Sooner or later, the Lions are going to pay for their slow starts.

"We can't keep doing this every week," center Dominic Raiola said. "We've been winning, but we're making it too hard on ourselves. We have to figure this thing out."

The Lions were down 20 at the half and came back to beat Minnesota. They were down 24 in the third quarter in Dallas on Sunday and came back to win. It's the first time in NFL history a team has rallied from 20-point deficits in back-to-back road wins.

But it's not the intended approach.

"There's a little bit there to the adjustments made at the beginning of the game," coach Jim Schwartz said. "But that's not the whole thing. The game is played for 60 minutes and you have to be able to play all 60 minutes. We've had some where we started well and not finished well. And we've had others where we didn't start well but finished well.

"We have yet to play a complete game. We have a lot of work to do."

The slow starts on offense might be at least partially attributable to some unintended cautiousness.

"It seems like we've been just feeling our way through instead of just playing," Raiola said. "We just have to go out and play."

The Lions have been steadfast in trying to establish a traditional run game early and that hasn't happened. They start moving the ball when they operate through quarterback Matthew Stafford and the passing game.

That didn't get cooking until the final quarter in Dallas.

Defensively, all four teams have given the Lions looks they hadn't previously put on tape. It's taken some time in each game to adjust.

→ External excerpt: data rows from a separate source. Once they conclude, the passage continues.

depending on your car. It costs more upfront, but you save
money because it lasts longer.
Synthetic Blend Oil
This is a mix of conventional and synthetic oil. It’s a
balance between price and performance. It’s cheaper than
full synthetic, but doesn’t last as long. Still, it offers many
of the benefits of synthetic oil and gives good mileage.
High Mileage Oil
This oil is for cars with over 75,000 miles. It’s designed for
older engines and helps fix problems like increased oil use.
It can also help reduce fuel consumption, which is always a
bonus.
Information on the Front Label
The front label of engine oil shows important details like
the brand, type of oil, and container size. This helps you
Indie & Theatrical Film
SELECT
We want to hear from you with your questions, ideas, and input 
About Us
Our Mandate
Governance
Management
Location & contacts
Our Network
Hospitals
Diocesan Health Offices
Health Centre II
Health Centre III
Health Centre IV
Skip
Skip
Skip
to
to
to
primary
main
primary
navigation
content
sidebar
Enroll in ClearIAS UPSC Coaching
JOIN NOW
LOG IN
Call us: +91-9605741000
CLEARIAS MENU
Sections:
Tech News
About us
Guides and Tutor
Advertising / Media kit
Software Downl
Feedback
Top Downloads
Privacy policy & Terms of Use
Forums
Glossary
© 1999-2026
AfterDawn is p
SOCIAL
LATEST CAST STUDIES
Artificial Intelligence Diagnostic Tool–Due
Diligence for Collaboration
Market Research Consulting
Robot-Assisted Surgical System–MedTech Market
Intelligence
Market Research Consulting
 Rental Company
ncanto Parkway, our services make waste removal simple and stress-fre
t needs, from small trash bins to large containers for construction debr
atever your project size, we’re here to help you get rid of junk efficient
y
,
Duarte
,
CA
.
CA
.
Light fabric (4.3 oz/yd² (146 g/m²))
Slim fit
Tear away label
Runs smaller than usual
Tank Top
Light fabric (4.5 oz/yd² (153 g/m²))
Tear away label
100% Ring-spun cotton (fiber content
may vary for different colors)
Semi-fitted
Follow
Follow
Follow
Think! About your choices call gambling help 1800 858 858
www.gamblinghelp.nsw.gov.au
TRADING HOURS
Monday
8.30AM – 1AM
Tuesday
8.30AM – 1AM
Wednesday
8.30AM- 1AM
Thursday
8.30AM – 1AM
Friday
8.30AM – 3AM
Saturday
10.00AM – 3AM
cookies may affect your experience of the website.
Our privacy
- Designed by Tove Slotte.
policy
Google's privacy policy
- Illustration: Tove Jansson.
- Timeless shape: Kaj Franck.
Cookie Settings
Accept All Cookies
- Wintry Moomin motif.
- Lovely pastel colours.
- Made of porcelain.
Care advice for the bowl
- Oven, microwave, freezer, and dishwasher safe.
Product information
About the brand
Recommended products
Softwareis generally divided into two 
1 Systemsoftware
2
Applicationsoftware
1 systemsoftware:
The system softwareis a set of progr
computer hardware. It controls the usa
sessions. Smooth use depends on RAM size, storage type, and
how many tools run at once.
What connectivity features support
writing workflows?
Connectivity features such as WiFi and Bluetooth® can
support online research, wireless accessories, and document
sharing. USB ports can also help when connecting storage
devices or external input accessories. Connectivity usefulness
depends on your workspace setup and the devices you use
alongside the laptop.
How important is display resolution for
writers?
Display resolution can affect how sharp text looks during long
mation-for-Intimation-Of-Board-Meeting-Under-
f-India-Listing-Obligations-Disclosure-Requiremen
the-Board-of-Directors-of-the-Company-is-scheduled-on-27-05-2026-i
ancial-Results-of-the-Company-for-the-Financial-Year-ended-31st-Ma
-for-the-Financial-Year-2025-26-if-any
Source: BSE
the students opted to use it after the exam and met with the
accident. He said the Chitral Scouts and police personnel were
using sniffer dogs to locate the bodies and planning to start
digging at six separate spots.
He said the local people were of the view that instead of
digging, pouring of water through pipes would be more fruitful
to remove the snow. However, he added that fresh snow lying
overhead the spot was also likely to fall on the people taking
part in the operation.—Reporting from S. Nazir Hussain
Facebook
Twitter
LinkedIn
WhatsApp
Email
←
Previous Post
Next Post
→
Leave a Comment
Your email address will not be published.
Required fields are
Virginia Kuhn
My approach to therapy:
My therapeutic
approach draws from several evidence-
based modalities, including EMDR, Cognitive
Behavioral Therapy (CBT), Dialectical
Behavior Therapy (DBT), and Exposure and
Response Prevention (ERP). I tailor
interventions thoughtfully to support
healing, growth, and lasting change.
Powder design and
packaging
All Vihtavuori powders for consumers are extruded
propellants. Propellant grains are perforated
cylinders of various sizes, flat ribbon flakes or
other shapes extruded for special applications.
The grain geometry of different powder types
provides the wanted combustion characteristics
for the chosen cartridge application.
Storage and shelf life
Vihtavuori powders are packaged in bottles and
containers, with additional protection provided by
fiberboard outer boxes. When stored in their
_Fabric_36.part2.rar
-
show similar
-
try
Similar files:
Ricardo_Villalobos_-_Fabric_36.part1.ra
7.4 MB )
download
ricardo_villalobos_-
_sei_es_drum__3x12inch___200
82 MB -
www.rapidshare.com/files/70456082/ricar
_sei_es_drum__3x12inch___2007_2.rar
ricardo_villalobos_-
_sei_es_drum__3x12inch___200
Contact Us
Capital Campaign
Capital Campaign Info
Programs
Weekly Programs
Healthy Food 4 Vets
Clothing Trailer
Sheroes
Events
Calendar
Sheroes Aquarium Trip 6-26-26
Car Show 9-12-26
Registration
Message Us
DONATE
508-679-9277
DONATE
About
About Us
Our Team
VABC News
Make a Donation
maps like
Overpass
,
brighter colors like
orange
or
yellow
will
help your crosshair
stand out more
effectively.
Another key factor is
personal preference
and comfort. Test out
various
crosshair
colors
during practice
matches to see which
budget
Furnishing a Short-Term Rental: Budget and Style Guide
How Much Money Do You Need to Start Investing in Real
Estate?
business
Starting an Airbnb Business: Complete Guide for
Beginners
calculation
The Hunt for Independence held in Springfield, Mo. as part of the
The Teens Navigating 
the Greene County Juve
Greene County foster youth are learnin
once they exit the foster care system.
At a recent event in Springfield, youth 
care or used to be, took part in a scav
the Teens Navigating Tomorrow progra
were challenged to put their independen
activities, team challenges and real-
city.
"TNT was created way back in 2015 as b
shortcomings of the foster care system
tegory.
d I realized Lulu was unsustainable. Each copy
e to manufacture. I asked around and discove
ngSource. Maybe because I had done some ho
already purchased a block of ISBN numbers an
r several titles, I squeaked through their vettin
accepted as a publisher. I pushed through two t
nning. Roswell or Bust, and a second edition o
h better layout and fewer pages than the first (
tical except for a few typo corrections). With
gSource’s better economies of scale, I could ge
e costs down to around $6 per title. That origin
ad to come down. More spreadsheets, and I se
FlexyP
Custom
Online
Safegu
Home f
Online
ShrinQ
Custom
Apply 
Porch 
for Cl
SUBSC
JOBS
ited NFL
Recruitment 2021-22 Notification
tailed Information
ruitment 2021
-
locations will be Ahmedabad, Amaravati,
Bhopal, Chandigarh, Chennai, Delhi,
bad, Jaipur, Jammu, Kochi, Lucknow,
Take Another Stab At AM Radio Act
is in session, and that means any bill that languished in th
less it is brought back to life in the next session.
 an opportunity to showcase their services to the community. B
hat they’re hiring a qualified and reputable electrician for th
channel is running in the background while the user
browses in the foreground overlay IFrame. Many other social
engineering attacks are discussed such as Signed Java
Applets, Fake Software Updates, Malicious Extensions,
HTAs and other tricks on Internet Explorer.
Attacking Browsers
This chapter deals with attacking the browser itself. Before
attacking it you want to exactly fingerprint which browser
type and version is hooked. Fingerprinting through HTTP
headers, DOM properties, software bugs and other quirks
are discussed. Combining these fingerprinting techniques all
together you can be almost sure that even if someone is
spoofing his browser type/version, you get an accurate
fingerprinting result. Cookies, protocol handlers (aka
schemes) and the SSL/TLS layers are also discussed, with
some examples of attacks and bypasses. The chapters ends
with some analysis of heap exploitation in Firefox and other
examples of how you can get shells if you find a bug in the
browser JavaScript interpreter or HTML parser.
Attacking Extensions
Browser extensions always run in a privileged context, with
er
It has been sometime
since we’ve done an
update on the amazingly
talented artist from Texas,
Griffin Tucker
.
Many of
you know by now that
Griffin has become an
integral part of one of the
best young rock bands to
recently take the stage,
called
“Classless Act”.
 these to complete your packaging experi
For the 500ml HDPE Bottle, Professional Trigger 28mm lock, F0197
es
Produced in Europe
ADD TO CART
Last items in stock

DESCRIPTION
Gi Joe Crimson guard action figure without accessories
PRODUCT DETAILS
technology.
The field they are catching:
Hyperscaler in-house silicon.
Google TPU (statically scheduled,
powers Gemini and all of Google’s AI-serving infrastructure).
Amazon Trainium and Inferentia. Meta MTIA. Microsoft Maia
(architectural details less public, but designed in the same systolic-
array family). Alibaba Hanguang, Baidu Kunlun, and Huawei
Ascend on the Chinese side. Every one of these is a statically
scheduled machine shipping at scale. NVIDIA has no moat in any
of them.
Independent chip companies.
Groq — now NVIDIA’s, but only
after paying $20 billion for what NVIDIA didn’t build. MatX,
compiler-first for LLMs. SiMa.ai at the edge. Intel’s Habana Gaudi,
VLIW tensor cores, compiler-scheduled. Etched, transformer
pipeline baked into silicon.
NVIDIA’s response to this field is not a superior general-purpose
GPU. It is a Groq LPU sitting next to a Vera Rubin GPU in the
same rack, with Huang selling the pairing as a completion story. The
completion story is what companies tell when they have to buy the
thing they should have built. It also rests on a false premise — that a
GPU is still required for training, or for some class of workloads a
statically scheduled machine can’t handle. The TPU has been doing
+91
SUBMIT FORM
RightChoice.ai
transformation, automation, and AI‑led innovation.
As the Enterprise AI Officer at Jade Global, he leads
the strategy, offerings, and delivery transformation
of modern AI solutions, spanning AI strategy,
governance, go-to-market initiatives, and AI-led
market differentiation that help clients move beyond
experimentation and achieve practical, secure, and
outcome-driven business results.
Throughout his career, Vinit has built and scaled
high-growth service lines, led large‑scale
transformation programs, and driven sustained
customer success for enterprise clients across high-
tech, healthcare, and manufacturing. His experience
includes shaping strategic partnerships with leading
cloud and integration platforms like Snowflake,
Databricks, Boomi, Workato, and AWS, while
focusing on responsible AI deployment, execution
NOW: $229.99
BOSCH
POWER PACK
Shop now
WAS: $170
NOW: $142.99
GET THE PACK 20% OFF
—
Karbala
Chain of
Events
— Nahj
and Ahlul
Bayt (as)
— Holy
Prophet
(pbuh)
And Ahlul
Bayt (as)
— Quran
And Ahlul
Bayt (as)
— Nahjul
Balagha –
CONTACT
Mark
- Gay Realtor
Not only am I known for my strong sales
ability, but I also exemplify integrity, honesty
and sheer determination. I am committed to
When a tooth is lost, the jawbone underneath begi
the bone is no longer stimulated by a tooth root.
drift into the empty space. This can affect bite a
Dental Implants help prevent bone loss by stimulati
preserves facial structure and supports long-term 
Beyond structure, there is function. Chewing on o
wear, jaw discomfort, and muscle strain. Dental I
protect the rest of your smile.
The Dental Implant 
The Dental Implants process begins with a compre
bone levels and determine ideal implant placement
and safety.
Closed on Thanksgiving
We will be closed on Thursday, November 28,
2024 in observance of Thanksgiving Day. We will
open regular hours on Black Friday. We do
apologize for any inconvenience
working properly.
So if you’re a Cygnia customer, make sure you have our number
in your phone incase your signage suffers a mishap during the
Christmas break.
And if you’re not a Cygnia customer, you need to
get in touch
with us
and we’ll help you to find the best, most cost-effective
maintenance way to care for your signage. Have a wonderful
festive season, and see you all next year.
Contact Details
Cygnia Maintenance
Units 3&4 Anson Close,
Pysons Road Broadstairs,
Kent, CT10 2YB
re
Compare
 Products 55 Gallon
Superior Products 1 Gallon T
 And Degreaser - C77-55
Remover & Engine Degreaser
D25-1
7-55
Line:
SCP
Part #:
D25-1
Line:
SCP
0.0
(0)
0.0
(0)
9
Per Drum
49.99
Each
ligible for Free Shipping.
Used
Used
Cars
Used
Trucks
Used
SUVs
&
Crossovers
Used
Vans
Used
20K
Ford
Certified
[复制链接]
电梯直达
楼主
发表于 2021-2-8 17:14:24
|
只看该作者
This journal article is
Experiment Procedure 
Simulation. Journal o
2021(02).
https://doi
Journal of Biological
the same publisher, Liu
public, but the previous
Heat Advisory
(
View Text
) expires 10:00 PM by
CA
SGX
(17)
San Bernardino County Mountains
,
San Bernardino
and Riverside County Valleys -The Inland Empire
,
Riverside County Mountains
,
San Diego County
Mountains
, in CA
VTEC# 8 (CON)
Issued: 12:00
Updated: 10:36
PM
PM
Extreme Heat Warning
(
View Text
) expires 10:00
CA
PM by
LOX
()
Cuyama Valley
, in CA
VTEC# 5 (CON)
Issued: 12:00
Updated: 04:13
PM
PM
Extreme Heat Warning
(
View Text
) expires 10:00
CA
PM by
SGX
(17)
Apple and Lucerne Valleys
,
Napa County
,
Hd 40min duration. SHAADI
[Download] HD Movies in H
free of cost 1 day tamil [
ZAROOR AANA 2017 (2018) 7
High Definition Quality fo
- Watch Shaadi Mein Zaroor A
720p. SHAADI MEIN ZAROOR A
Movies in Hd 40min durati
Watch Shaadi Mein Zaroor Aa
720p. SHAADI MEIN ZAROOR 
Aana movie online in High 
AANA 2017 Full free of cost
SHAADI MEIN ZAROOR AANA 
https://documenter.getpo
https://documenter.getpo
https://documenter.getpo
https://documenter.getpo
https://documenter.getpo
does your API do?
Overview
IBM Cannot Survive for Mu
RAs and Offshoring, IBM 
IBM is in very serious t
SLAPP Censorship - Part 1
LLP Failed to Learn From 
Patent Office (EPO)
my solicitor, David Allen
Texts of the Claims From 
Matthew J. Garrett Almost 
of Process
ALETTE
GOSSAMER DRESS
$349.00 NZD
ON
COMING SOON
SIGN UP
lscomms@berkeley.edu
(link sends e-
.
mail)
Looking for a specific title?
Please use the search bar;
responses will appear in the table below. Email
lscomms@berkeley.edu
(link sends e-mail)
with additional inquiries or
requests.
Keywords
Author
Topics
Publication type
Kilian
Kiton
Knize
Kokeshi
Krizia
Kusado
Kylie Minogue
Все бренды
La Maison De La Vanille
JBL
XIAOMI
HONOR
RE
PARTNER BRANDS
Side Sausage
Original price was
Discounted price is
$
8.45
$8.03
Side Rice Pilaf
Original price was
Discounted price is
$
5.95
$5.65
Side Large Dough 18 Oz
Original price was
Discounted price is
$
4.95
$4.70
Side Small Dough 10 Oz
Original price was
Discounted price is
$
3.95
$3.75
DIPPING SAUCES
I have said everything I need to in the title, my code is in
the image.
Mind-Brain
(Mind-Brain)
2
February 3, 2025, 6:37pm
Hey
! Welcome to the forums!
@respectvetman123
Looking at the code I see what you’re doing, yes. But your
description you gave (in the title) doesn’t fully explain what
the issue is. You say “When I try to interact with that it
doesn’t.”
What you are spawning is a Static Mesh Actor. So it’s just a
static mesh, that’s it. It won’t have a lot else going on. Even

"It's both game plan adjustments and just us settling down," said defensive end Kyle Vanden Bosch. "What we had to do (Sunday) was keep our patience. We had to simplify things a little and not do too much. We pretty much just had to get back to basic stuff."

Still, it's pretty remarkable that the Lions are 4-0, having won three of the four on the road, and still have so much to talk about on Monday.

"You are never going to have every play go right," Schwartz said. "It's the NFL and other teams are going to make plays and you are going to make mistakes. We just need to be consistent for four quarters. Nobody plays perfectly. That's foolishness to think so. But we can chase that."